Manson estaba a unos tres metros de Abby. Hizo una pausa para recargar la metralleta. Alex, Harry y Tyree abrieron fuego, pero Manson se había puesto a cubierto detrás de un gran afloramiento rocoso. Cuando volviera a aparecer con el cargador recién puesto, su potencia de fuego les arrollaría por la cercanía. Y Abby sería la primera en morir.

—¡Oliver!

Stone alzó la mirada al oír el grito de Knox.

Con las esposas todavía puestas, Knox sujetaba la pistola con los pies y Stone asintió. Utilizando los pies como catapulta, Knox la lanzó y Stone la pilló al vuelo. Tenía apenas unos segundos.

—¡Quédate agachada, Abby! —advirtió.

Ella se pegó a la tierra desesperadamente, intentando pasar lo más desapercibida posible.

Al cabo de un segundo, apareció Manson buscando un blanco con la MP5. Encontró a Abby a escasos metros de él. Alex y los demás no tenían línea de tiro debido a las rocas que se interponían entre el guardia y ellos.

Stone tampoco tenía línea de tiro desde donde estaba. La primera regla del francotirador es que cualquier movimiento no intencionado de arma o tirador hace fallar el disparo. Con mano firme, habiendo exhalado, con el corazón martilleando y el arma apoyada en una superficie estable, así es como se mata. Y, en gran medida, Stone había seguido estas normas en la carrera que le había llevado a convertirse en el mejor ejecutor gubernamental que Estados Unidos había tenido jamás.

En gran medida, pero no siempre. Porque a veces lo que parecía bien sobre el papel se iba al garete sobre el terreno. Cuando eso ocurría, los que sólo eran competentes fracasaban nueve de cada diez veces.

Los buenos reducían la proporción al cincuenta por ciento.

Los muy buenos improvisaban e incrementaban el porcentaje de éxito en veinte puntos.

Y luego estaba John Carr.

John Carr, que había resucitado de entre los muertos por lo menos una vez más para salvar a una mujer buena que no se merecía morir a manos de un maníaco.

Stone dio un salto con la pistola colocada en un ángulo forzado pero aun así haciendo puntería.
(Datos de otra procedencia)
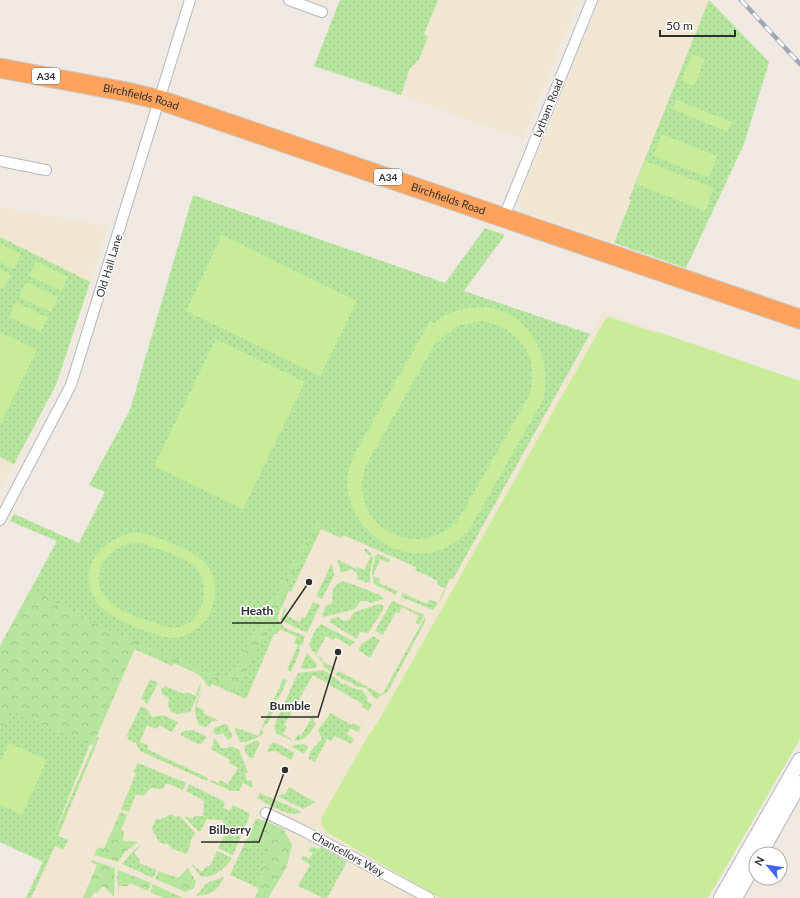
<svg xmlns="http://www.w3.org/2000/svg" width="800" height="898" font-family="Lato,sans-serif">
  <defs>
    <pattern id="green-dots" width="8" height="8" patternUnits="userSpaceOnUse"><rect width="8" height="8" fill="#b6e59e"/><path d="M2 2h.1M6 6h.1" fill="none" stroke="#9dc588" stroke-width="1.8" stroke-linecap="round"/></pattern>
    <pattern id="forest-crowns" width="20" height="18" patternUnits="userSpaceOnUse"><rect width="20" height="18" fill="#b6e59e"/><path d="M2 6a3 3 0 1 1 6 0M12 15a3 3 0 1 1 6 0" fill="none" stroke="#9dc588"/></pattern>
  </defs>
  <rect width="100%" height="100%" fill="#efe9e1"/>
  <g fill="#f0e6d1">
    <polygon points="340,0 579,0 523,138 314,66"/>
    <polygon points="599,0 709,0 769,62 744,144 686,268 527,213 523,210 519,204 520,198"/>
    <polygon points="0,207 108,226 56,385 0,491"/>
    <polygon points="603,312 800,381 800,739 708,898 26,898 43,862 132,640 137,643 317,523 453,579"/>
  </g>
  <g fill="url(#green-dots)">
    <polygon points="340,0 438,0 424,34 428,37 419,59 409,70 401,95 314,66"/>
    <polygon points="709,0 769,62 744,144 686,268 614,243 631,200 629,199"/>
    <path d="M193,195l252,88 40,-55 20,7 -41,56 126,43 -137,245 -3,-1 -9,21 -8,11 -32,-13 2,-4 24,11 2,-5 9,4 7,-15 -8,-3 1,-4 -23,-11 1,-3 -73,-32 -2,3 -20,-9 -30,63 -2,-1 -11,24c-2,13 17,17 27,21l-2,7 -4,4 1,4 -9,21 -4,-2 11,-25 -4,-2 3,-6 -17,-8 -3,5h-3l-28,65 -34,-15 -2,3c-6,-3 -4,-5 -8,-9 -7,-7 -19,-10 -28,-15l-2,3 -38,-17 3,-6 -30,58 -56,141 46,-105 2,1 -41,98 10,4 -5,10 -8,-4 -24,52h-5l17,-36 -43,-20v-196l57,-105 -47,-20 4,-7 65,29 26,-51 -16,-7 41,-75z"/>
    <polygon points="0,237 90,282 56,385 14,464 0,457"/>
    <polygon points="365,548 369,551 373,558 370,572 370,582 368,583 357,579 358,574 352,569 341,573 337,559 356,569 357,567 364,570 371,556 364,551"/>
    <polygon points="378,554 390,559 389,563 380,559 373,576 380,579 379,583 398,591 396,595 374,584 372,571 375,556"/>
    <polygon points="332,563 334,575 322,599 316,596"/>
    <path d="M344,581l36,14 3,4 -12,4 -4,-2h-6l-6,8 -31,8 -2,-2 4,-9 6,-3c2,-11 -3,-16 12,-22z"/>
    <polygon points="392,601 424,615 419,625 415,623 419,616 402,607 399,613 396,612 383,635 375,631"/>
    <polygon points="313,602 320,605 307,633 281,620 284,608 287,610 284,615 300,622 302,617 305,618"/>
    <polygon points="379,604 384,606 383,610 368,633 360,632 357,639 329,622 331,619 339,617 343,621 349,620 354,612"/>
    <polygon points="425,617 425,622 387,693 380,696 376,700 366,688 355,686 351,682 348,682 335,674 339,671 382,695"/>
    <path d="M321,624l34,18 -5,4 -15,-9 -2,3 -7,-4 -10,19 7,4 -1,2 14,8 -6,2 -6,-4c-1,-7 -12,-14 -15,-23l7,-15z"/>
    <polygon points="373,636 380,640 370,658 358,650 362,644"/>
    <polygon points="307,653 317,664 316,668 303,669 301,667"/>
    <path d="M324,670c5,4 14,9 18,14l2,-1 8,5 10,2 5,7v4l5,3 -14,28 -7,-4 -4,6 7,5 -3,5 -16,-8 -4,5 -4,-2 -12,23 -6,-3c0,-11 8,-13 13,-21l-4,-8 13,-17 20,12 2,-2 7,4 9,-16 -7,-4 1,-3 -50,-29 -29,50 3,2 -4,7 11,7 4,-7 3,2 12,-21 3,2 -3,4 3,3c-13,21 -19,20 -40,9l-2,-7 24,-53z"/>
    <polygon points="150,679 158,683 147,704 145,703 145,701 141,699"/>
    <path d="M283,679l4,1 -7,16 -5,5v6l-7,16 -6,5 1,5c-4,5 -16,10 -23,9l-6,-15 24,9z"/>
    <polygon points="201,681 200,690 190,712 177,714 171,712 168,706 169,698 162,694 161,687 163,689 165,686 184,694 186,692 196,696"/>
    <path d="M203,688l-7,18 8,4 -1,3 16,8h-7l-6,6 -7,-2c-7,-18 -4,-21 4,-37z"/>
    <polygon points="141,706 147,709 152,717 163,715 178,722 172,732 159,725 157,729 147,725 140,742 149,746 147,749 208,778 207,781 140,751 136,743 128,740 127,735"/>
    <polygon points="225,724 229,726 228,727 231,733 232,733 232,738 228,740 223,733 216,735 213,731 214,728"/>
    <polygon points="193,730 207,737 200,745 180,735 183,731"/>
    <polygon points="213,738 217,741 221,748 227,748 231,746 239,750 248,772 245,773 247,781 251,780 253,788 243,783 239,791 232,791 210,782 211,780 218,783 220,780 228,784 238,768 229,763 230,760 211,749 214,742"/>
    <polygon points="257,740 260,743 253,758 250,758 246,754 244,746"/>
    <polygon points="274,742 295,753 291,760 276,751 267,752 271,744"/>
    <polygon points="305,744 308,748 304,754 292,747 293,745"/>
    <polygon points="138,763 186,783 183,790 166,783 163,789 151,788 143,796 136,794 129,812 121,809 136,773 133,772"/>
    <polygon points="189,784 225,802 223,808 230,811 233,805 249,813 250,815 233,855 218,848 226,831 223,829 223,820 207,819 200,832 193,826 186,818 186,816 193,819 194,816 203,816 204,801 186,791"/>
    <polygon points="289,787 313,801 315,802 304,809 277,796 285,794"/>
    <path d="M260,793l42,19c-13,7 -33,-8 -45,-14z"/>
    <polygon points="171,814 175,817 180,816 195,833 190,841 191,842 187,854 170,848 171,846 165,843 164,845 158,840 152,829 156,819 161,819"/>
    <polygon points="256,819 262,820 283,829 292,845 286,868 268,898 255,898 259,888 230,875"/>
    <polygon points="142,844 134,853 140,860 139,863 157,870 153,878 122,864 133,851"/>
    <polygon points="312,847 320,849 321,847 347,862 327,898 323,898 298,886 310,865 301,859 303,855 309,859 313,853 308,850"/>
    <path d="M217,851l15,7c-6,11 -20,21 -32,18l-9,-13 10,9 6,-6h3z"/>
    <path d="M224,877c-8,18 -15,17 -28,19l11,-13z"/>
  </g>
  <g fill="url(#forest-crowns)">
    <polygon points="317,523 319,525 296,567 276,615 258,646 254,660 241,677 238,690 229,689 222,683 136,646 93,745 9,712 0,731 0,646 31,589 120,635 228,680"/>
    <polygon points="120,812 127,815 121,830 124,832 123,841 138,842 125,852 118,862 94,855 98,847 104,849"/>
    <polygon points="256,819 262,820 283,829 292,845 286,868 268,898 255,898 259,889 256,887 268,851 260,844 252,846 241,858 238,858"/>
    <polygon points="92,860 115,868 114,896 103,886 97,893 94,892 91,898 83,898 97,865 91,862"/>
    <polygon points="188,868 196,882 194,888 186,892 155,879 159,871 178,878"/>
    <polygon points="118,870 151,883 148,891 130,883 128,886 119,886 119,896 117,878"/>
    <polygon points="153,884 183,898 164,898 150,892"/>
  </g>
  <g fill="#c9ec9a" fill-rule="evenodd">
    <polygon points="692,54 705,59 694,86 681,80"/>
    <polygon points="676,100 732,122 728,132 672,109"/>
    <polygon points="662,134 717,156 709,178 653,156"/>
    <polygon points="645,161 714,188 705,211 636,184"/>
    <polygon points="222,235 357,301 320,376 186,311"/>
    <polygon points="0,244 21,254 14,269 0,262"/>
    <polygon points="36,261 68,277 61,291 29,276"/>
    <polygon points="0,269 11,275 4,289 0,287"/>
    <polygon points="26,282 58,297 51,312 19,297"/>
    <polygon points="16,302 48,318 41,332 9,317"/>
    <path d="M486,307c45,6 67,52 57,93l-74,130c-10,10 -22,19 -36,22 -41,10 -85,-28 -86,-68 0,-13 6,-27 12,-38l71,-125 4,2c16,-13 32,-16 52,-16zM480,321c38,4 62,38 49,75l-72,126c-43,41 -110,2 -92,-55l69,-122 23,-19z"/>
    <polygon points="609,317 657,333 658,332 800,381 800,739 708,898 440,898 328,833 322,826 321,818 367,738 378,722 606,318"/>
    <polygon points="0,332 37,350 1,423 0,423"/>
    <polygon points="216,339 305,382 243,509 154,466"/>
    <path d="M130,533c14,-1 25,3 38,9 28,11 54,24 46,60 -3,13 -11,24 -23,30 -6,4 -13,6 -20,6 -15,-1 -62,-20 -71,-32 -26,-32 -4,-63 30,-73zM142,543c15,6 45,14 55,26 17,22 2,64 -30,58 -18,-7 -45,-12 -59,-27 -24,-25 3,-60 34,-57z"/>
    <polygon points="9,743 47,760 22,815 0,805 0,762"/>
  </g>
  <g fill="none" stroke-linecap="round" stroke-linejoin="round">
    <g stroke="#b4b7c1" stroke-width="12">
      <g id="street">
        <polyline points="289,0 322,12"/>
        <polyline points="0,161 46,170"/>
        <polyline points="504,217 592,0"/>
        <polyline points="0,520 71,385 190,0"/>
        <polyline points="266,813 304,831 429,898"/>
      </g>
    </g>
    <g stroke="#b4b7c1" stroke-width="16">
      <g id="secondary">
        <polyline points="760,854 800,783"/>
        <polyline points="721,898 800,760"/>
        <polyline points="735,898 756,861"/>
      </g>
    </g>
    <g stroke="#c9c9c9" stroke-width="21">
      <g id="highway">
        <path id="s1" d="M0,68l127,24 33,8 640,219"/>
      </g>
    </g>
    <use href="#street" stroke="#fff" stroke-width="10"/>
    <use href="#secondary" stroke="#fff" stroke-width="14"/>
    <use href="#highway" stroke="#ffa35c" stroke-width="19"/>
    <g stroke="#a3a6b8" stroke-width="4.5">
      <polyline id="rail" points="741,0 800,64"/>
    </g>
    <use href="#rail" stroke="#fff" stroke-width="3" stroke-dasharray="9" stroke-linecap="butt"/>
  </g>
  <g text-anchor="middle" stroke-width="3" stroke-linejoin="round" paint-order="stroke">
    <g fill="#fff" stroke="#6d6d6d" stroke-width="1">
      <rect x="32" y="68" width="28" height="16" rx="3"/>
      <rect x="374" y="169" width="28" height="16" rx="3"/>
    </g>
    <g font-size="10" font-weight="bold" fill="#2e2e2e">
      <text x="46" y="80">A34</text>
      <text x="388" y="181">A34</text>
    </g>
    <g font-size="11" fill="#2e2e2e" stroke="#fff">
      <text dy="4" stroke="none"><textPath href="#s1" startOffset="144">Birchfields Road</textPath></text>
      <text transform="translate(548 108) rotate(-68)" y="4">Lytham Road</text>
      <text dy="4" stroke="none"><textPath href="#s1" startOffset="468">Birchfields Road</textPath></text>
      <text transform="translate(109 266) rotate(-73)" y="4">Old Hall Lane</text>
      <text transform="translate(348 854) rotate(29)" y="4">Chancellors Way</text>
    </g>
  </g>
  <path fill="none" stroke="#2e2e2e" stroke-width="1.5" d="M309 582L281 623H232M338 652L318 717H261M285 770L259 842H201"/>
  <g fill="#2e2e2e" stroke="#fff" stroke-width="1.5">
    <circle cx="309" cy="582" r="4"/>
    <circle cx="338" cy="652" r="4"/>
    <circle cx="285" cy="770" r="4"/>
  </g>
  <g font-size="12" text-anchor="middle" font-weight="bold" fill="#2e2e2e" stroke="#fff" stroke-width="3" stroke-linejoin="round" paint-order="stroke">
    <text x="257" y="615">Heath</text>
    <text x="290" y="710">Bumble</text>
    <text x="230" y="834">Bilberry</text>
  </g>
  <g transform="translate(768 866) rotate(299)"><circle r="19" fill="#ffffff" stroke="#ababab"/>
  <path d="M0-3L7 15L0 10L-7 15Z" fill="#4264fb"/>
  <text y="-6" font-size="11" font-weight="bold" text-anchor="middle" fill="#2e2e2e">N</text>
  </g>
  <path d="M660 30v6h75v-6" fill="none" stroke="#2e2e2e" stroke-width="2"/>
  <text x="666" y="30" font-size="12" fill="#2e2e2e" stroke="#ffffff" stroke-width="3" paint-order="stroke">50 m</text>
</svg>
El índice de Manson empezó a apretar el gatillo.

Stone disparó. Joe Knox afirmaría posteriormente que había visto que la dichosa bala rodeaba la roca para dar en el blanco. Nadie se lo discutió.

Manson llegó a apretar el gatillo y la MP5 rugió, pero la andanada fue a parar al cielo, porque Manson tenía un boquete en pleno pecho. Las arterias destrozadas lanzaron sangre por los aires y, durante unos horripilantes momentos, una lluvia roja cayó sobre el difunto Manson. A continuación se desplomó en el suelo, con el ojo abierto pero carente de visión.